17 February 2022 – 17 July 2022
This British Museum exhibition explores the human story behind the iconic stone monument, Stonehenge. Through objects originating from across Europe, important clues can be detected to help understand the beliefs, rituals and world view of Neolithic people. National Museums Scotland have lent over 100 archaeological artefacts to this groundbreaking exhibition, including a carved ball from Towie, Aberdeenshire and 4 magnificent gold discs from a grave found at Knowes of Trotty, in Orkney.
5 March 2022 – 11 June 2022
National Museums Scotland have lent a stunning bronze Roman face mask to this exhibition which marks 1900 years since the commencement of the building of Hadrian’s Wall. The parade mask shows a young female face and was excavated from the Roman site at Newstead and dates to the late 1st century AD. The mask illustrates the importance of Britain in the Roman Empire at this time.
21 May 2022 – 29 August 2022
This exhibition looks at five English Tudor monarchs through portraits and associated artefacts. The Tudor dynasty reigned from 1485 to 1603 and oversaw many historic events such as the English Reformation, wars and colonisation. National Museums Scotland have lent 4 artefacts of this period including this beautiful late sixteenth century coif, or woman’s cap, made of fine linen with a design of flowers, pods and berries embroidered in silks and silver gilt thread.

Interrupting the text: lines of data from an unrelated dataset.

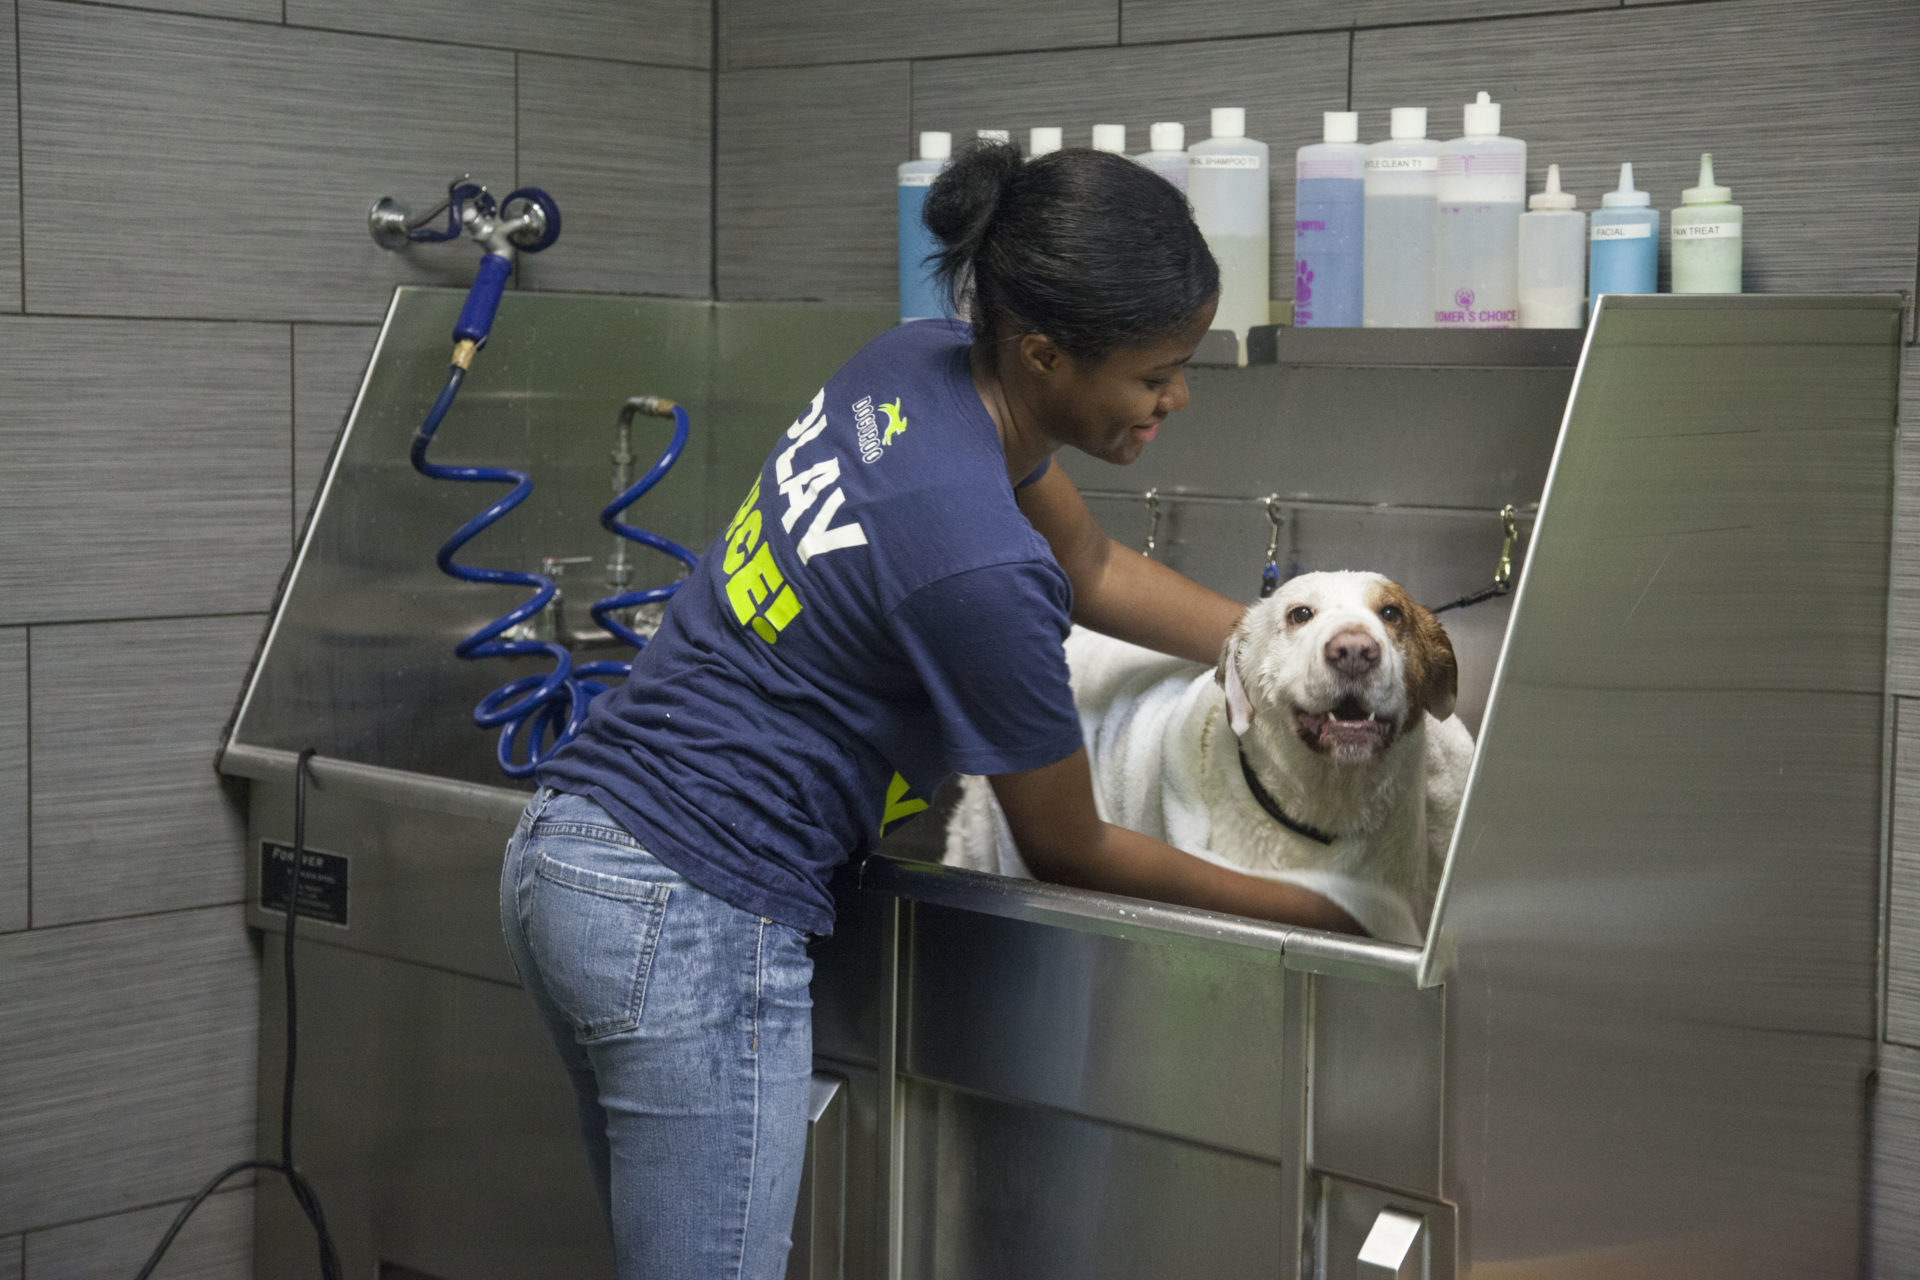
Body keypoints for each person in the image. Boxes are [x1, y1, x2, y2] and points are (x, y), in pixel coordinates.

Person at [498, 140, 1357, 1280]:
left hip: (571, 851)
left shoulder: (911, 365)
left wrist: (1274, 649)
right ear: (1046, 352)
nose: (1177, 396)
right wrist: (1311, 908)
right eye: (1157, 373)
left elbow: (1092, 559)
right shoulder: (979, 570)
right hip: (690, 909)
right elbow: (1068, 843)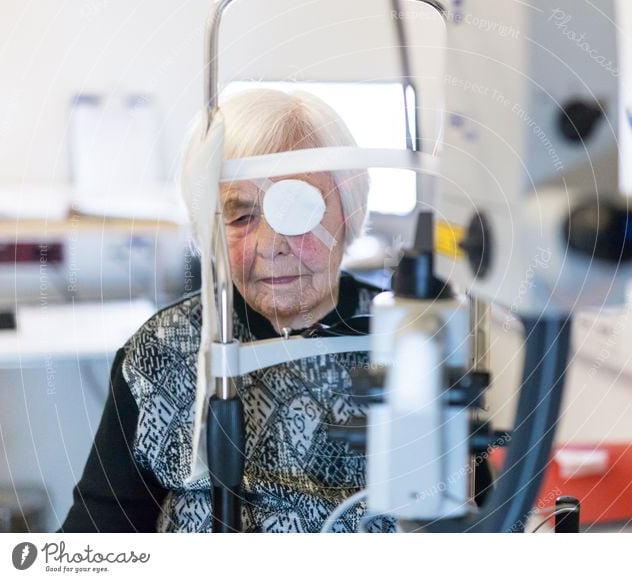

After a major refurbishment the Wardlaw Museum has reopened and National Museums Scotland have contributed loans to a new gallery examining the achievements of the University’s alumni. Sir James Black is one of the scientists highlighted in the displays and lent are three medals that were awarded to Black, plus a custom-made model of the drug Propranolol and a set of wooden Napiers bones.
The Trimontium Roman fort site, near Melrose, is of international importance as the largest Roman fort and settlement north of Hadrian’s Wall and the site of one of the largest concentrations of Roman military-related finds in the British Isles. A newly opened, purpose-built museum in Melrose telling the story of this fort has received from National Museums Scotland a long-term loan of 210 archaeological artefacts associated with the Romans in the Scottish Borders excavated at the site.